> [CHALLENGES]:
• A. Copy the part of the Scrum talk that begins at the words "Very few projects" and stops after "rate of speed.".
• B. Carry on the Scrum talk from its last sentence.

> [PAGE EXCERPT]:

There are three artifact terms that go along with Scrum. Burn‑down charts. Remember that backlog or storyboard? You’re essentially going to list all the deliverables in the burn‑down chart. You’re going to check things off or scratch them off, depending on your approach as they’re completed.

Your product backlog is that storyboard of all the different elements of the product that you’re looking at so that you see the big picture, but you’re focused on just that one little scene set that you’re trying to get done. Then a sprint backlog are all the little details that, in these two weeks, just didn’t get fit into the sprint because of the time constraint.

You’re learning as you’re going. You’re improving the work, the product output, but not in an iterative way because, literally, the entire effort might be accepted as a mistake and dropped onto the floor.

Very few projects or product customers like the idea of literally throwing money away and throwing it on the floor, but the culture of Scrum is you have to accept mistakes while you’re learning and moving at that rate of speed.

That’s also why I go back and compare it to the predictive product. If you’ve got a predicted effort ‑‑ getting to Mars, crossing the ocean ‑‑ you can’t start out and hope that a week or two out you’re going to be able to figure it out if you didn’t have the planning and the resources, the raw materials, the tool sets with you to affect lots of changes as you go. That’s not what’s Scrum’s about.

Scrum’s about let’s figure out with the team we’ve got what we can do in two weeks and race to try to get it done. If you don’t have the skill sets, you don’t want to attempt something that you’re not capable of doing.

Why Scrum? Where is it set? I said that today a white paper came out saying Agile’s here to stay, because everybody in our technology‑founded environments wants to go faster and faster, and the customers want results faster and faster.

Agile is not quite yet seen, at least in a lot of surveys, as being some of the top moneymaking opportunities inside of the IT industry. I did this for, essentially, a lunch session with our staff here, and I’m going to use part of this just to give you a frame of reference for the demand for Agile.

These are the top 15 paid career positions within IT as of the end of 2015. Essentially, if we take a look at them, six are in security, three are in networking like Cisco routing certifications, and three of them in particular are having to do with business. We’re going to put Agile in that business or project management arena, and three of them essentially have to do with Web or cloud services.

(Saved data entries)
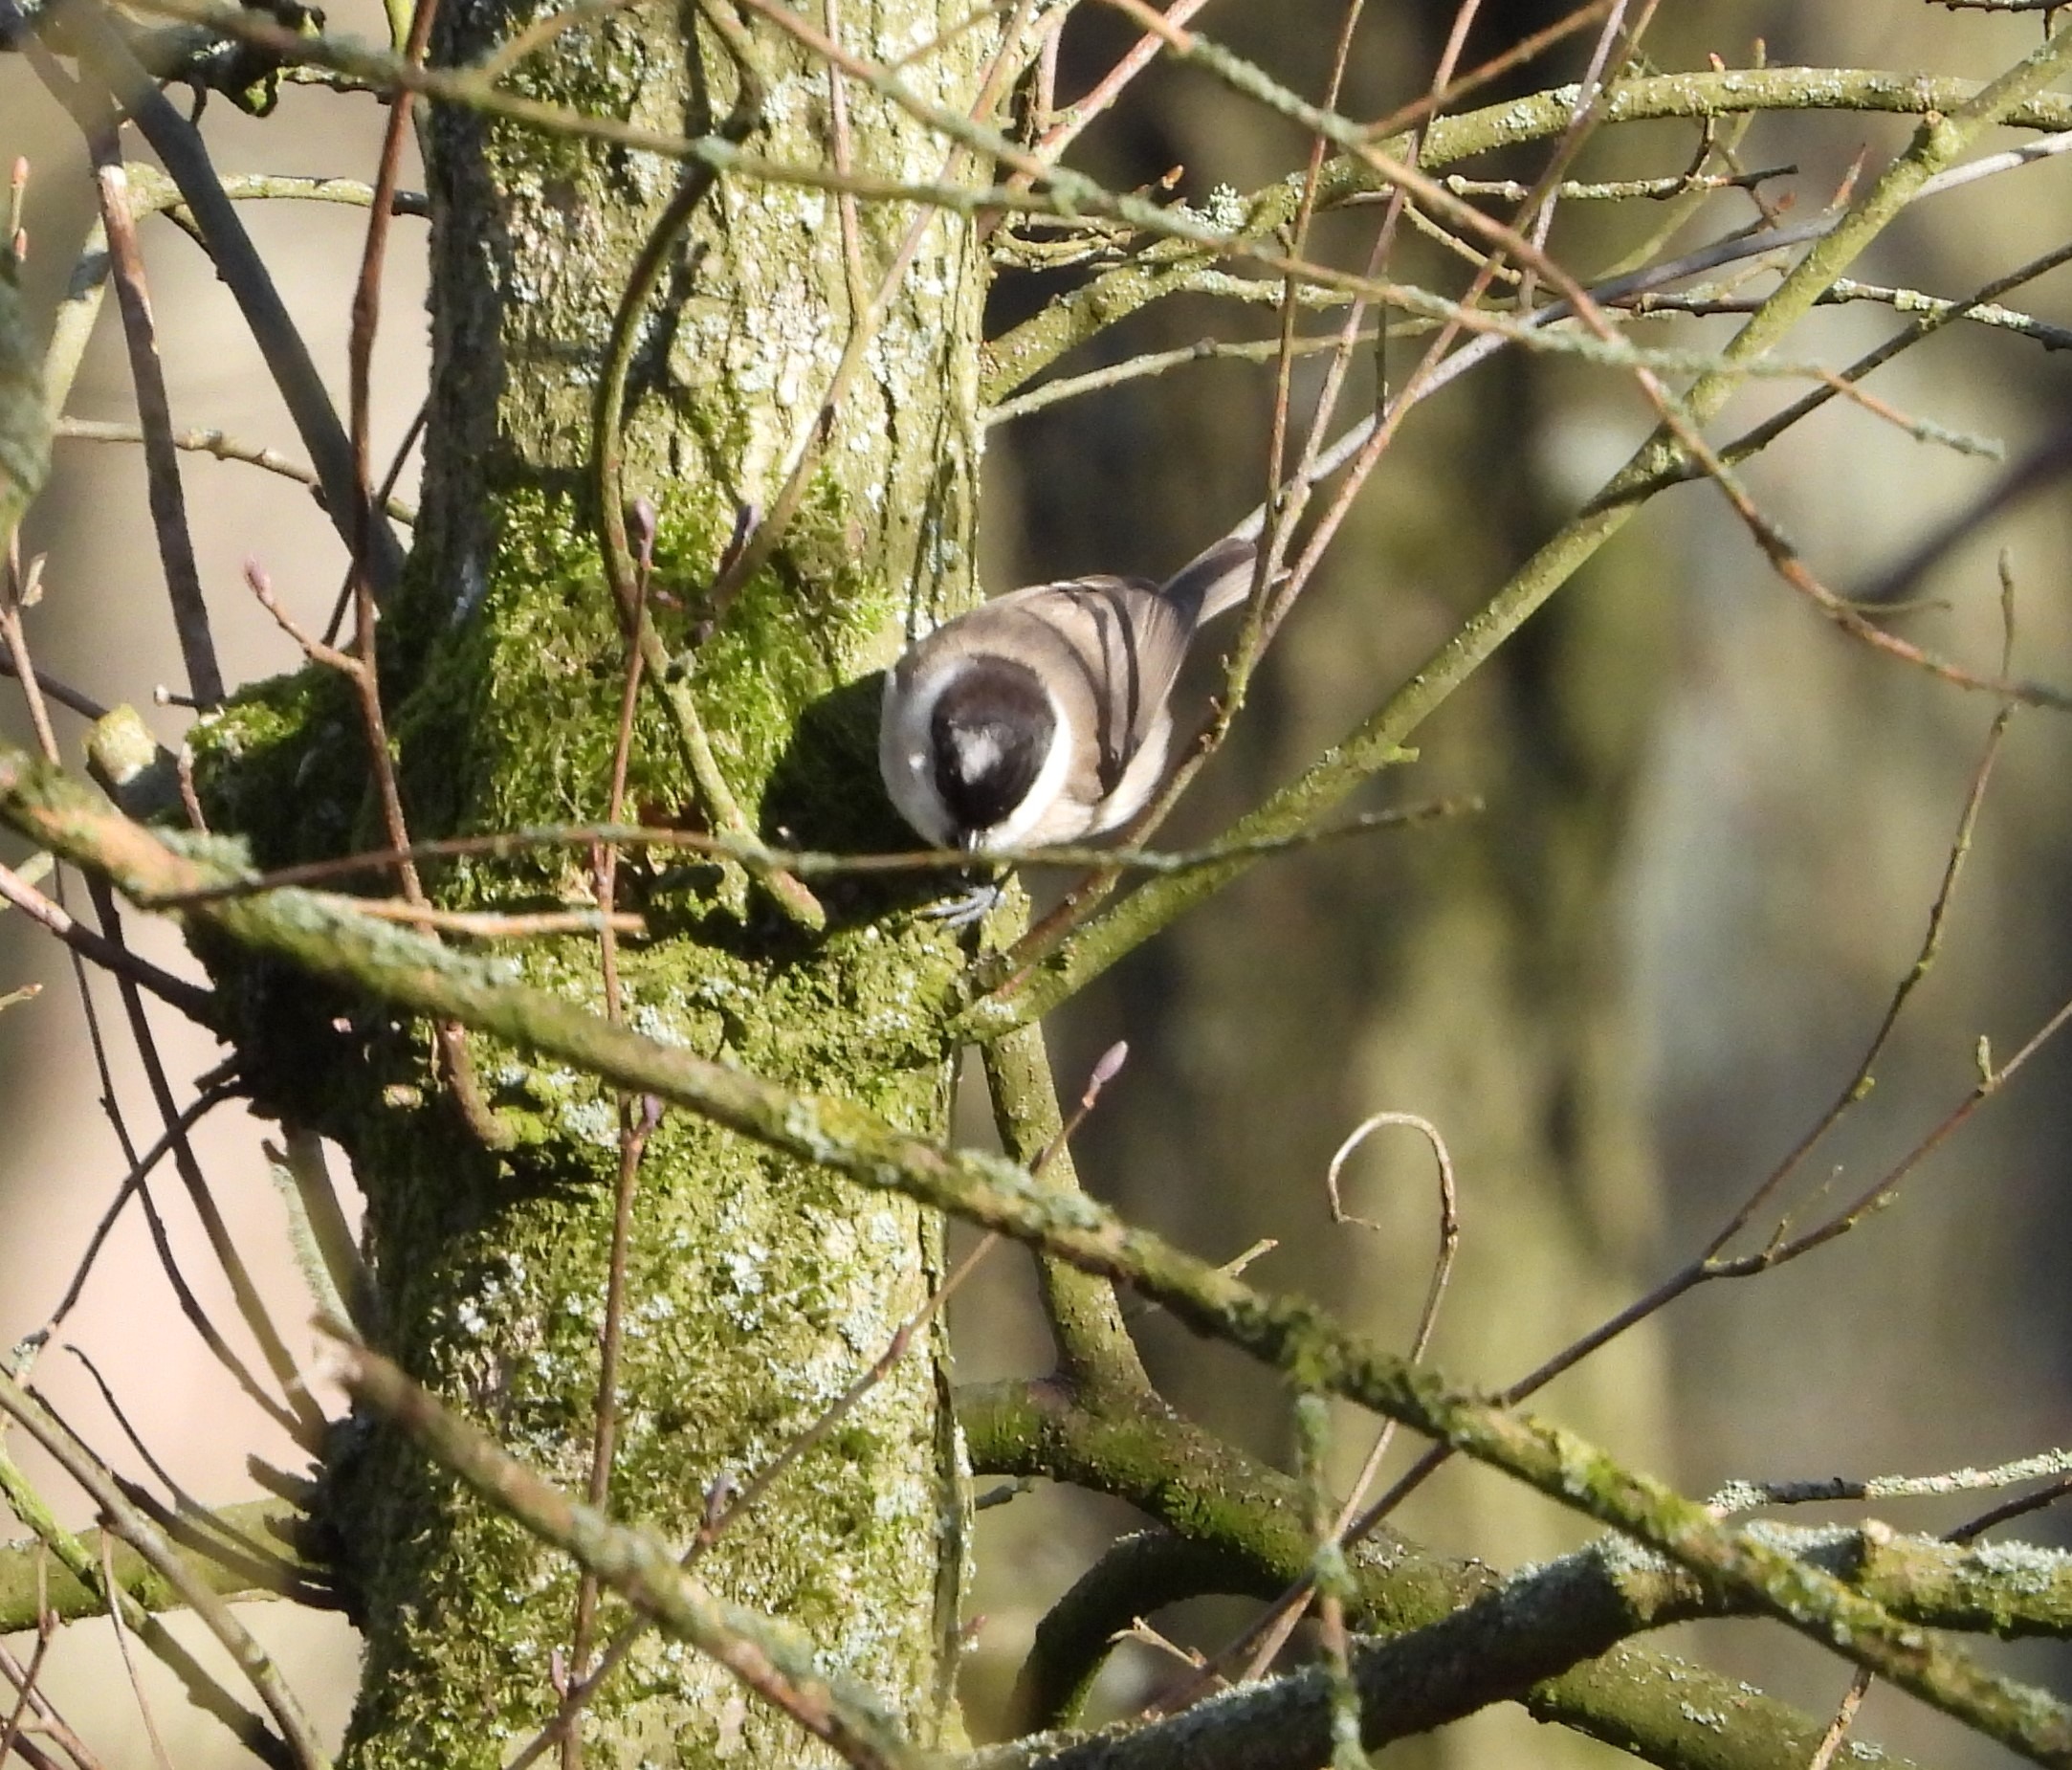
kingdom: Animalia
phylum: Chordata
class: Aves
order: Passeriformes
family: Paridae
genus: Poecile
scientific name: Poecile palustris
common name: Sumpmejse
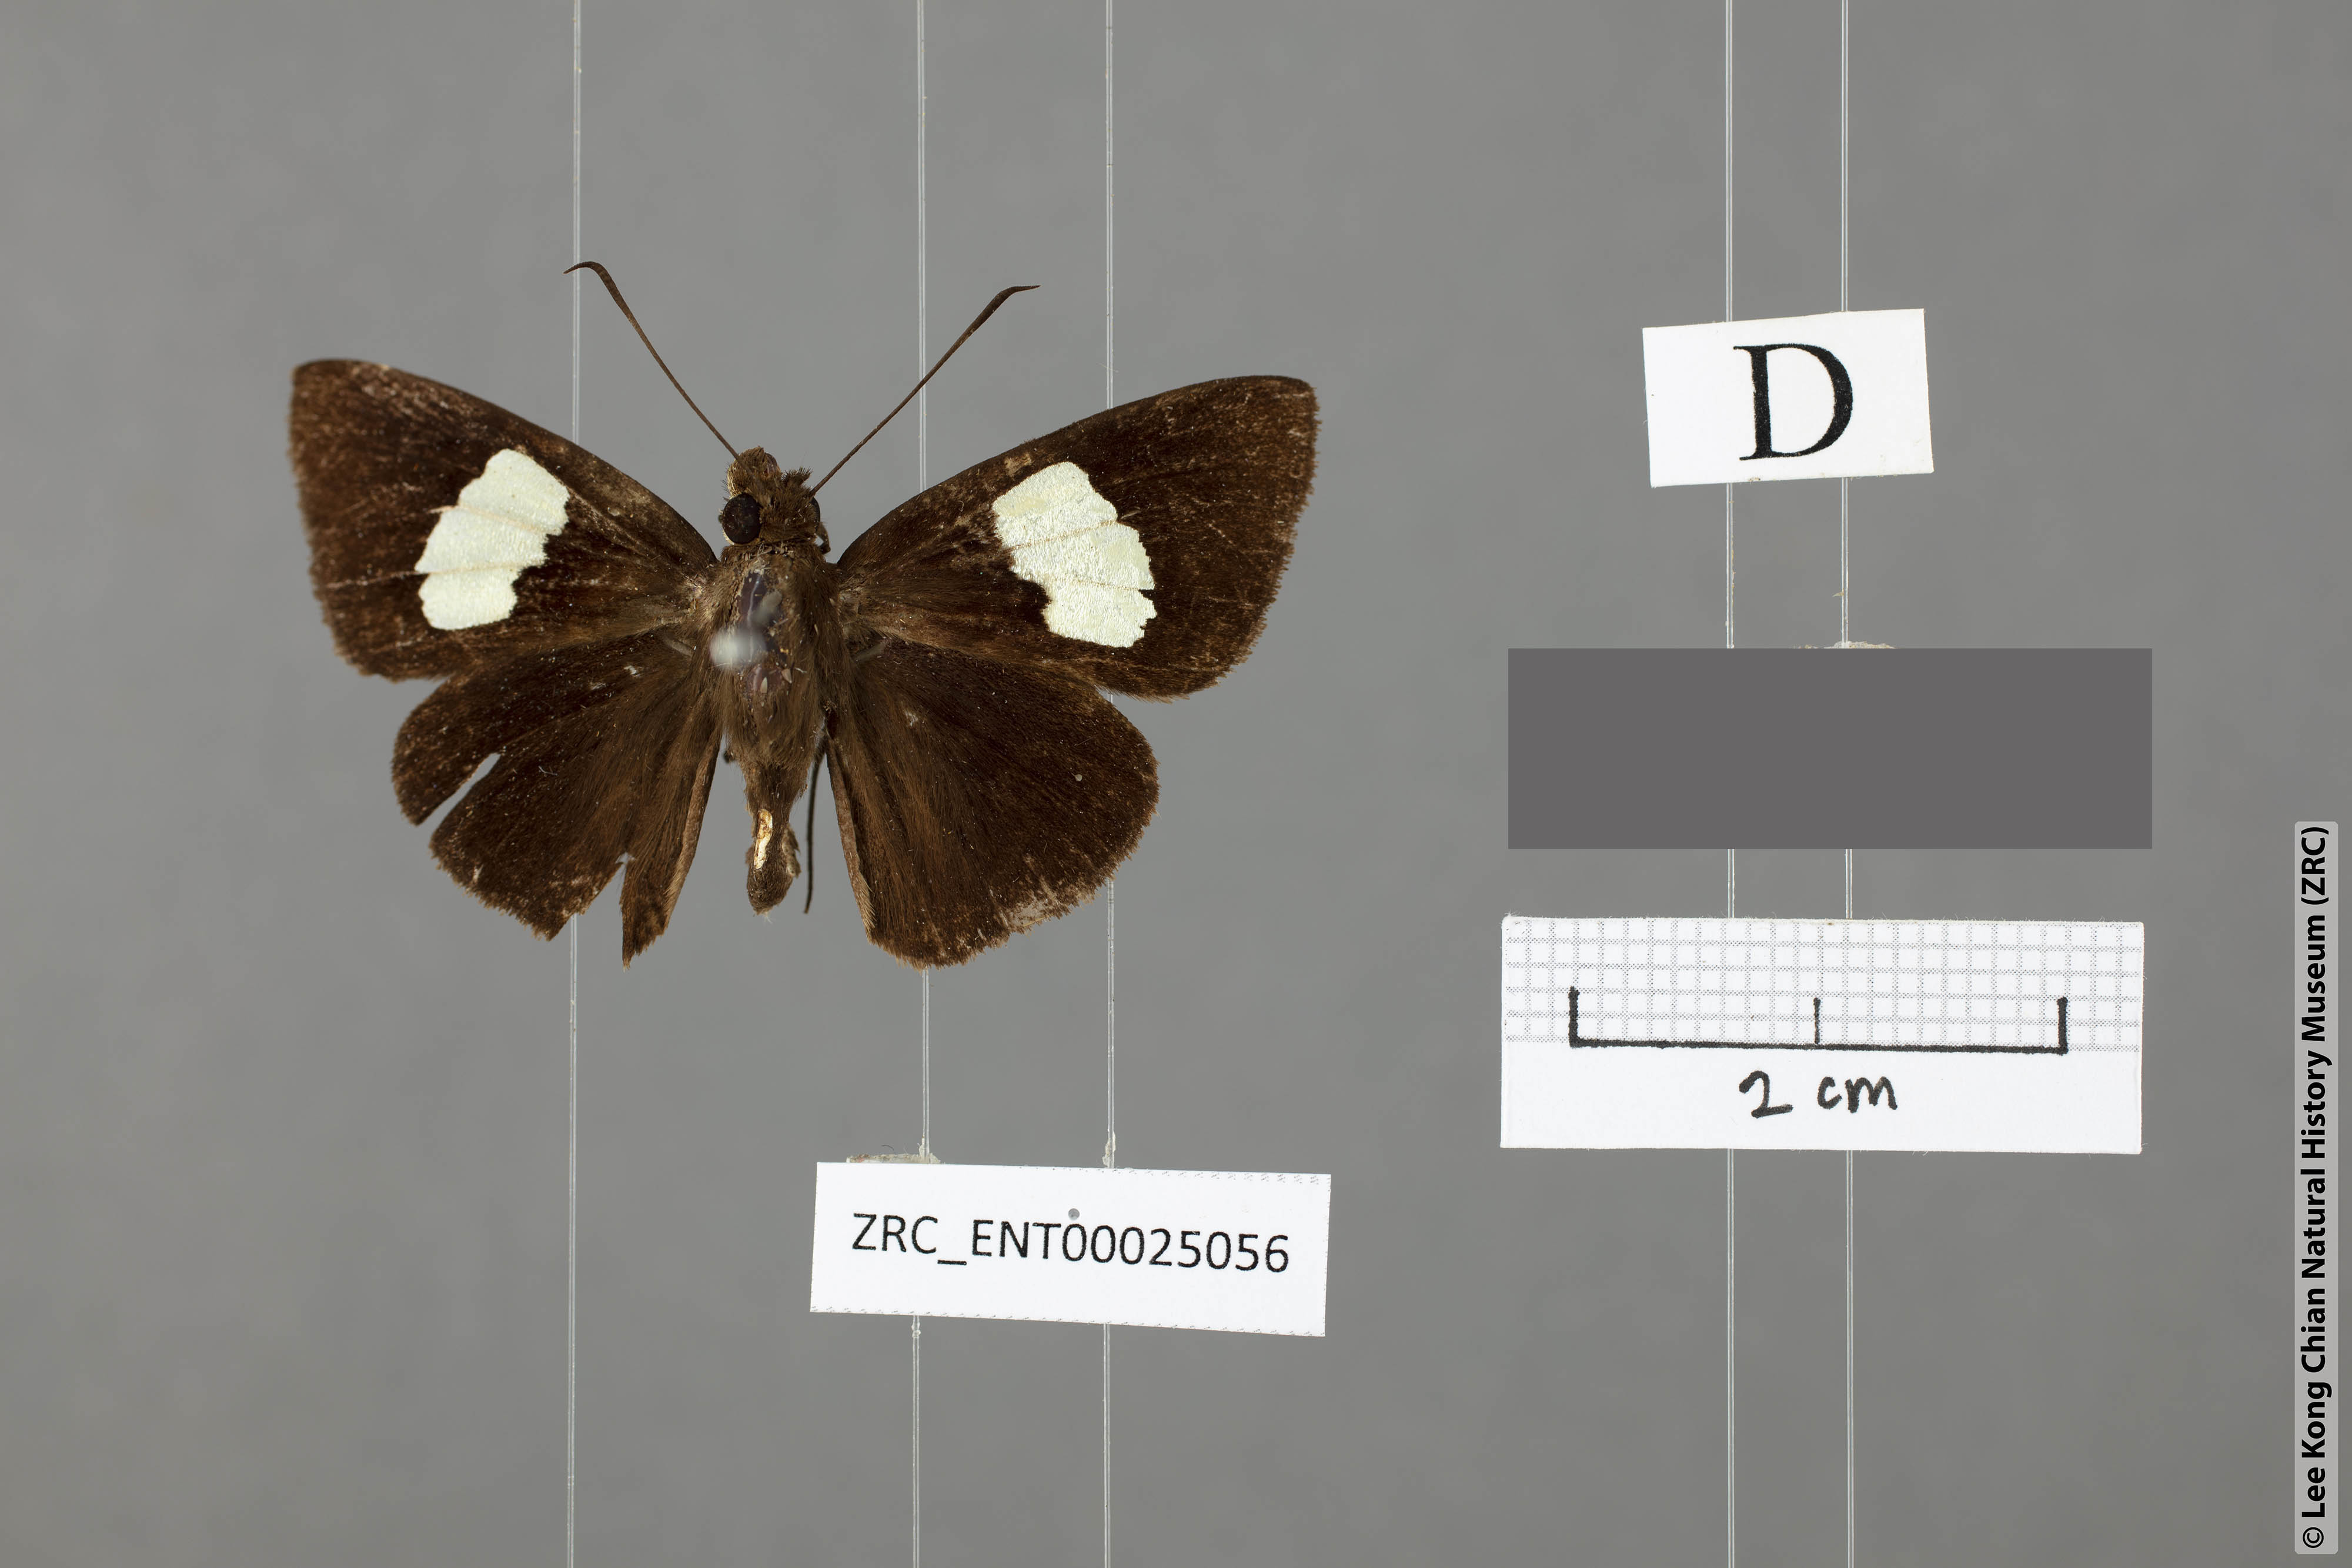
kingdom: Animalia
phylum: Arthropoda
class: Insecta
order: Lepidoptera
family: Hesperiidae
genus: Notocrypta
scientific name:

> [ANSWERS TO EACH TASK]:
• A.
Very few projects or product customers like the idea of literally throwing money away and throwing it on the floor, but the culture of Scrum is you have to accept mistakes while you’re learning and moving at that rate of speed.

• B.
Let’s go back to those three business ones. A Project Management Professional, or PMP here, is number four. We come down here to Six Sigma green belt, the process associated with trying to refine our process quality. Then down here ITIL v3 ‑‑ Foundations. Those are considered business certs.

Other top certs in the IT arena here include CCNP Switching and Routing, CompTIA Security Plus, A+ just so you get a sense of the framework of some of the common certs that are out there. Agile doesn’t show up in the top list or many of the top certifications. It’s just not as well understood, even though demand is high.

If we look at CompTIA, and this is the certification magazine survey that says ‑‑ this is from 2014 ‑‑ some of the top IT certs and what careers getting or having those certs will do for you. You’ll note again security and networking was near the top.

If we move to CompTIA, the Computer Technology Industry Association, they have a roadmap that talks from beginner or novice as we move through intermediate, advanced, specialist, expert certification. Just as an example, Prince Foundation is here at the top of the intermediate. PMP is over here at expert. ITIL Foundations is over here at beginner.

If we move all the way over to the expert side, we’re essentially moving through the ITIL certifications, looking over here for some of the other certs. They’ve got this core path and if we go to comptia.org and take a look at it, you’re not going to see any Agile certifications on there yet.

That’s not that they aren’t recognized certs. It’s that the specific path from beginner all the way over to expert is not as well understood by the industry. Other surveys ‑‑ this one done literally within the last three months ‑‑ is showing the demand for Agile, and this is why so many people want to go and get an Agile cert.

If you take a look at it right here, amongst the top project management‑related certifications, this is people who are doing project‑specific work and approaches. The PMP or the Project Manager and Information Technology’s making pretty good money.

So is the senior project manager. Again, a PMP type level, or just a project manager for software development, they’re also making good money, but look right here. The highest paid currently, within the six month survey, is somebody who’s an Agile coach. We’ll show you what does mean in a second. Somebody who’s a certified ScrumMaster is still making pretty good money.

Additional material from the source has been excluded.